Partners need to move towards continuous AI adoption – ARN


Ethics and guidelines of AI impact partners 

This multifaceted approach ensures that when SAP products with AI elements are adopted, they align with SAP’s AI ethics. 

The vendor’s global AI ethics policy is based on the United Nations Educational, Scientific and Cultural Organisation’s (UNESCO) set of 10 principles grounded in ethics and human rights.  

It was designed to guide the use of AI across all stages of a system life cycle and includes the following principles of: do no harm; defined purpose, necessity and proportionality; safety and security; fairness and non-discrimination; sustainability; right to privacy, data protection and data governance; human autonomy and oversight; transparency and explainability; responsibility and accountability; and inclusion and participation. 

SAP has also established governance bodies such as the AI Ethics Steering Committee and the AI Ethics Advisory Panel to also incorporate data privacy and security prioritisation as well as sustainability. 

For McGibbon these guiding principles aligned closely with the talk track from pioneer in human-centred AI and responsible technology Dr Catriona Wallace. 

Although there are frameworks in place, at this moment there is nothing that holds anyone today legally accountable for what AI can do, said Wallace. 

“That’s why choosing who you partner with, how [AI] is designed and deployed in your company, is important [and] that it can be done with trusted partners,” she said.  

During her talk, Wallace said it was pertinent that the leaders of technology giants, their suppliers, and their customers needed to step into the role of an ethical leader and direct where the “future of humanity and AI can go”. 
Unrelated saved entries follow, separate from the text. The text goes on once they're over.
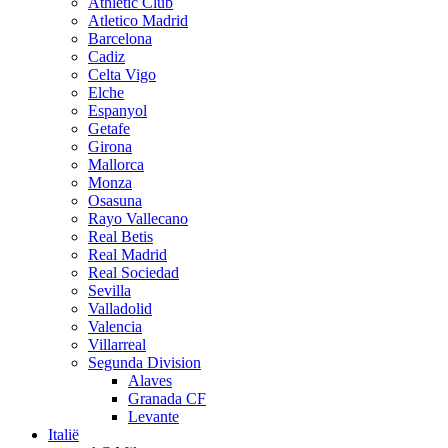
Athletic Club
Atletico Madrid
Barcelona
Cadiz
Celta Vigo
Elche
Espanyol
Getafe
Girona
Mallorca
Monza
Osasuna
Rayo Vallecano
Real Betis
Real Madrid
Real Sociedad
Sevilla
Valladolid
Valencia
Villarreal
Segunda Division
Alaves
Granada CF
Levante
Italië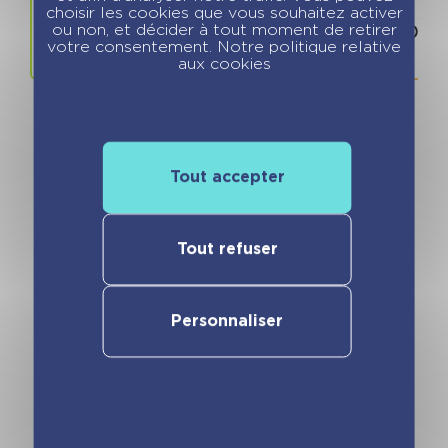
Prix
ISBN / 
choisir les cookies que vous souhaitez activer
ou non, et décider à tout moment de retirer
8.99 €
978280966
votre consentement. Notre politique relative
aux cookies
Tout accepter
Vous pourriez aimer
Tout refuser
Personnaliser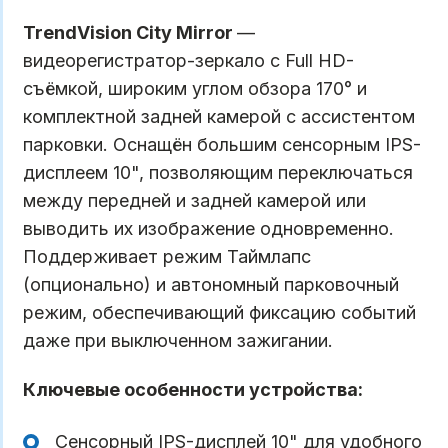
TrendVision City Mirror
—
видеорегистратор-зеркало с Full HD-
съёмкой, широким углом обзора 170° и
комплектной задней камерой с ассистентом
парковки. Оснащён большим сенсорным IPS-
дисплеем 10", позволяющим переключаться
между передней и задней камерой или
выводить их изображение одновременно.
Поддерживает режим Таймлапс
(опционально) и автономный парковочный
режим, обеспечивающий фиксацию событий
даже при выключенном зажигании.
Ключевые особенности устройства:
Сенсорный IPS-дисплей 10" для удобного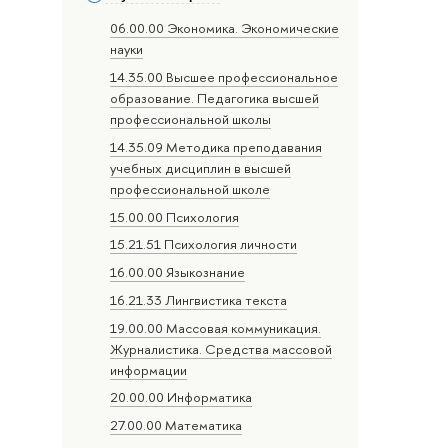
06.00.00 Экономика. Экономические
науки
14.35.00 Высшее профессиональное
образование. Педагогика высшей
профессиональной школы
14.35.09 Методика преподавания
учебных дисциплин в высшей
профессиональной школе
15.00.00 Психология
15.21.51 Психология личности
16.00.00 Языкознание
16.21.33 Лингвистика текста
19.00.00 Массовая коммуникация.
Журналистика. Средства массовой
информации
20.00.00 Информатика
27.00.00 Математика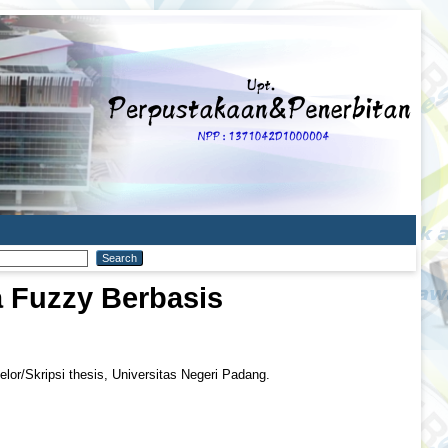
 Fuzzy Berbasis
lor/Skripsi thesis, Universitas Negeri Padang.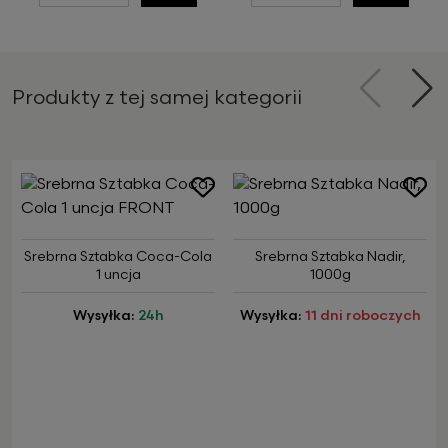
Produkty z tej samej kategorii
Poprzedni
Na
Srebrna Sztabka Coca-Cola
Srebrna Sztabka Nadir,
1 uncja
1000g
Wysyłka:
24h
Wysyłka:
11 dni roboczych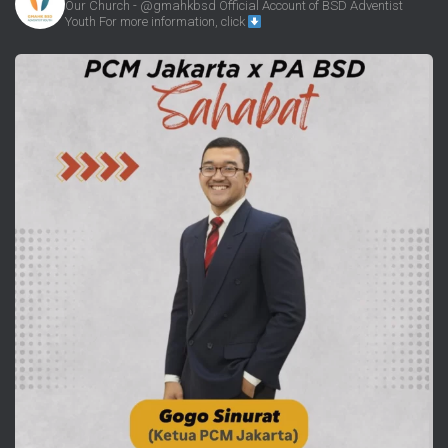
Our Church - @gmahkbsd
Official Account of BSD Adventist
Youth
For more information, click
“AI should be designed with human society and environment with its well-being at its core. It should not come at the cost to those three stakeholders,” she said. “AI should be human-centered value-designed at its core.”  
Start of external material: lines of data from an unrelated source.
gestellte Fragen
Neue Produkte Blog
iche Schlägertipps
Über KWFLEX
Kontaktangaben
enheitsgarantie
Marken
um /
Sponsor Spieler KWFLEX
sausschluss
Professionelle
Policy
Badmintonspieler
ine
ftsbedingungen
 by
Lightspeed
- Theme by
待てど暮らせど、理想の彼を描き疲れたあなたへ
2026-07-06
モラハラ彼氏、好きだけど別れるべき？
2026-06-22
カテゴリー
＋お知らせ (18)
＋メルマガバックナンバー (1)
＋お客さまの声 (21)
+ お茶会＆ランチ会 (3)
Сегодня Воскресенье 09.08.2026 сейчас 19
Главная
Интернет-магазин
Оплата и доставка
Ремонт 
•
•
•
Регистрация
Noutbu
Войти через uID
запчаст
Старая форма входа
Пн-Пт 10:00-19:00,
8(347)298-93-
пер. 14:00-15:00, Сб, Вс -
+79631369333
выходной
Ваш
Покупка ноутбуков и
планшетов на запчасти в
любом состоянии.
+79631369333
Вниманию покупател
Responsible AI reducing harm and avoiding unintended consequences. AI should be reliable and safe; as well as transparent and explainable.  

“It should be contestable and have accountability,” Wallace said. “The accountability lies with the corporation that the AI was deployed in.”  

McGibbon said this was one of the reasons why SAP takes AI ethics “very seriously” – it aligned with customers like SA Power Networks using global AI ethics standards to build its “own boundaries internally”. 

AI is consistently evolving as the nature of the landscape changes as well, she pointed out. That’s why building AI around the three principles of relevance, reliability and responsibility is a good way to start. 

It also requires technology vendors like SAP to talk to its partners from an authentic standpoint and continue to educate them on the changes with its products. From an enablement and a partner capability perspective, the vendor recognised that technology is moving quickly. 

“We ran a Partner Acceleration Bootcamp in New Zealand about two months ago,” said McGibbon. “We had about 80 partners there and covered topics around SAP Business AI and Business Cloud products,” she said. “With all of the new tech that we’re doing, we got everyone in a room, [including] the experts [for] a two-day workshop.  

“Then we followed up with pre-sales validations, demo [of] the software [and] coaching based on the demonstration…we’re making sure they’re understanding the concepts and explaining it to customers in a way that makes sense.” 

According to McGibbon, SAP A/NZ also recently hired a new role for the region who will be dedicated to helping partners as well now with SAP Business AI and SAP Business Data Cloud. 

As regional head of growth solutions – AI and business data cloud for partner ecosystem success for Asia Pacific, Johnny Wong will focus on SAP’s growth initiatives for partners in the region, she said. 

Lilia Guan travelled to SAP Now AI 2025 as a guest of SAP.